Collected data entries
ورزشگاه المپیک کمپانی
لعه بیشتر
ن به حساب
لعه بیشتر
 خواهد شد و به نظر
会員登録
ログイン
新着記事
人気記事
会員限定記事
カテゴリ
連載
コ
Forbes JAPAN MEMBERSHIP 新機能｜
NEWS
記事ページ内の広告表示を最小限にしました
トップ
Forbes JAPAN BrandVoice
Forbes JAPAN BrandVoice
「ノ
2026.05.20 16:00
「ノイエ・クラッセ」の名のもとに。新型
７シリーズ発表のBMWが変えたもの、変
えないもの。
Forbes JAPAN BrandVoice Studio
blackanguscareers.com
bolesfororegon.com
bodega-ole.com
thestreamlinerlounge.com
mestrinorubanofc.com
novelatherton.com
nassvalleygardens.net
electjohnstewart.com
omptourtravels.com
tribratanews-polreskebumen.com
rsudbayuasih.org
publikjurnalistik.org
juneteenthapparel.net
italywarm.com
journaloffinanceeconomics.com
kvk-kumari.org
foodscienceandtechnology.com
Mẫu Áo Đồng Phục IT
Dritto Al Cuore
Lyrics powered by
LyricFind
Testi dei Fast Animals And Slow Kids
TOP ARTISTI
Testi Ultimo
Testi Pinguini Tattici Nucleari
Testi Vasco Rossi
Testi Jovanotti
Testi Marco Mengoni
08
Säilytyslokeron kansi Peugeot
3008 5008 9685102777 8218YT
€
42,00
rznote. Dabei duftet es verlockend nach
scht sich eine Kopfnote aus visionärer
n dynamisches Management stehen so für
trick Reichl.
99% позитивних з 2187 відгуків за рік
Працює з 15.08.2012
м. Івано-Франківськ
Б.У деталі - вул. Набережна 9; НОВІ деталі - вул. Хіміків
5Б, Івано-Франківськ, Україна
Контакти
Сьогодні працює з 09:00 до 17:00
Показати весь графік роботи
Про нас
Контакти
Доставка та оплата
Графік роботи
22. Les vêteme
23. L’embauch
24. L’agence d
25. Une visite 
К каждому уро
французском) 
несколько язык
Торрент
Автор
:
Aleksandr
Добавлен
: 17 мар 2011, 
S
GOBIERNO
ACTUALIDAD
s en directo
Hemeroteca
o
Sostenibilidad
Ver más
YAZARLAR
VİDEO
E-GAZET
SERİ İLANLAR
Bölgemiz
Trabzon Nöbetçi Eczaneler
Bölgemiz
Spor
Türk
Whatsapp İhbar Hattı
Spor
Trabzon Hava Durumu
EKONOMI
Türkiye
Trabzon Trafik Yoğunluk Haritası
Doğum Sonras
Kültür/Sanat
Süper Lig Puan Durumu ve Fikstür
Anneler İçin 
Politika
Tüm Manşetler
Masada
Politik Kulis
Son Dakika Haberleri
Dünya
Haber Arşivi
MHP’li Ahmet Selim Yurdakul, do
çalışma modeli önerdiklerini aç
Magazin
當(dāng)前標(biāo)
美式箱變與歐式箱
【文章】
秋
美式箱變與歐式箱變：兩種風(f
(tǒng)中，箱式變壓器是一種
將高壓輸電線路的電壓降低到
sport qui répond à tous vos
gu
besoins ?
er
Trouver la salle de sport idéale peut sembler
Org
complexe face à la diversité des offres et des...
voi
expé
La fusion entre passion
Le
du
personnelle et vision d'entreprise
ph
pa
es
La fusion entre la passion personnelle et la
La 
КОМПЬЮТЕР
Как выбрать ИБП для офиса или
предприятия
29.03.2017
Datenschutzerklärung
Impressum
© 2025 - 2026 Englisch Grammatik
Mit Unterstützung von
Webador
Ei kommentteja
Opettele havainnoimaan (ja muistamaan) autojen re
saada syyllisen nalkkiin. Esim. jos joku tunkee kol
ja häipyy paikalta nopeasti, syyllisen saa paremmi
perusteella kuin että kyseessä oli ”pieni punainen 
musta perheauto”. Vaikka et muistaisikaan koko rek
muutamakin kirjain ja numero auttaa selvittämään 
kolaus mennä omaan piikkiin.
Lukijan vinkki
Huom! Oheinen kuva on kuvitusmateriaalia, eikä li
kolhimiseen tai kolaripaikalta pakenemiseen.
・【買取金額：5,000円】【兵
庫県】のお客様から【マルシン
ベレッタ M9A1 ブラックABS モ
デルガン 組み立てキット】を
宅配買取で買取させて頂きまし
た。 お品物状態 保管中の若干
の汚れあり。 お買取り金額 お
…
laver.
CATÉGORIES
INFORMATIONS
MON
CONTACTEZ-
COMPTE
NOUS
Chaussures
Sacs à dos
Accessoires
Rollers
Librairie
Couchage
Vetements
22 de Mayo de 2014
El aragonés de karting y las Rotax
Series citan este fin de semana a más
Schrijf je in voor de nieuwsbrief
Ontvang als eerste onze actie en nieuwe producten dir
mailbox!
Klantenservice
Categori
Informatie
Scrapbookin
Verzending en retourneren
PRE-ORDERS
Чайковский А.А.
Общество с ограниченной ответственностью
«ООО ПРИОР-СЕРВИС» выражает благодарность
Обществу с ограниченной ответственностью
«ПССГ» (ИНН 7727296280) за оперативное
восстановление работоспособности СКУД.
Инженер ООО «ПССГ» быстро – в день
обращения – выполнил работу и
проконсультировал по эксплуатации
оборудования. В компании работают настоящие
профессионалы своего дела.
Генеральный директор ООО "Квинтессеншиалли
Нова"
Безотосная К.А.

DIRECTIONS FOR THIS TASK:
Copy out, word for word, the part of the data that opens with its very first line and closes with the line containing "thestreamlinerlounge.com". Include both of those end lines.

WRITTEN RESPONSE:
ورزشگاه المپیک کمپانی
لعه بیشتر
ن به حساب
لعه بیشتر
 خواهد شد و به نظر
会員登録
ログイン
新着記事
人気記事
会員限定記事
カテゴリ
連載
コ
Forbes JAPAN MEMBERSHIP 新機能｜
NEWS
記事ページ内の広告表示を最小限にしました
トップ
Forbes JAPAN BrandVoice
Forbes JAPAN BrandVoice
「ノ
2026.05.20 16:00
「ノイエ・クラッセ」の名のもとに。新型
７シリーズ発表のBMWが変えたもの、変
えないもの。
Forbes JAPAN BrandVoice Studio
blackanguscareers.com
bolesfororegon.com
bodega-ole.com
thestreamlinerlounge.com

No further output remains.